### Task details
Could you repeat the Independent Monitoring Commission passage from "Membership is broadly" to "States of America.", swapping "broadly based" for "wide-ranging"?
Supplied text Block Start
The text of an international agreement setting up this new body, now known as the Independent Monitoring Commission, was published in September, and signed in Leinster House on behalf of the two countries by myself and the British ambassador on 25 November last. Members of the commission had been appointed earlier and they have been doing some preliminary work in what I might call "shadow" format.
Membership is broadly based. It comprises Lord Alderdice, the former speaker of the Assembly and leader of the Alliance Party, Mr. Joe Brosnan, former Secretary of the Department of Justice, Mr. John Grieve, a former senior officer with the London Metropolitan Police, and Mr. Richard Kerr, a former deputy director of the Central Intelligence Agency of the United States of America.
The commission, whose members are all individuals of the utmost integrity and standing, visited Dublin recently and discussed the broad political situation with the Government and its Ministers, including myself. We shared with them our view that the commission can act as a confidence-building mechanism on a wide range of issues, particularly by offering reassurance that the activities which destabilised the institutions in the past will not be allowed to recur.
While it did not prove possible to reach the agreement that we had hoped for in advance of the elections to the Assembly last month, and while that election has created a number of new imponderables, we must set our minds to managing our way through them.
Supplied text Block End
Information provided Block Start
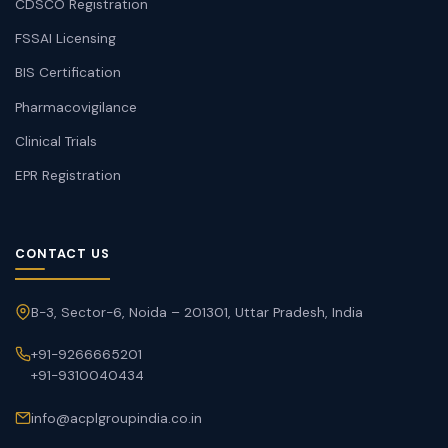
CDSCO Registration
FSSAI Licensing
BIS Certification
Pharmacovigilance
Clinical Trials
EPR Registration
CONTACT US
B-3, Sector-6, Noida – 201301, Uttar Pradesh, India
+91-9266665201
+91-9310040434
info@acplgroupindia.co.in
Information provided Block End
### Your response
Membership is wide-ranging. It comprises Lord Alderdice, the former speaker of the Assembly and leader of the Alliance Party, Mr. Joe Brosnan, former Secretary of the Department of Justice, Mr. John Grieve, a former senior officer with the London Metropolitan Police, and Mr. Richard Kerr, a former deputy director of the Central Intelligence Agency of the United States of America.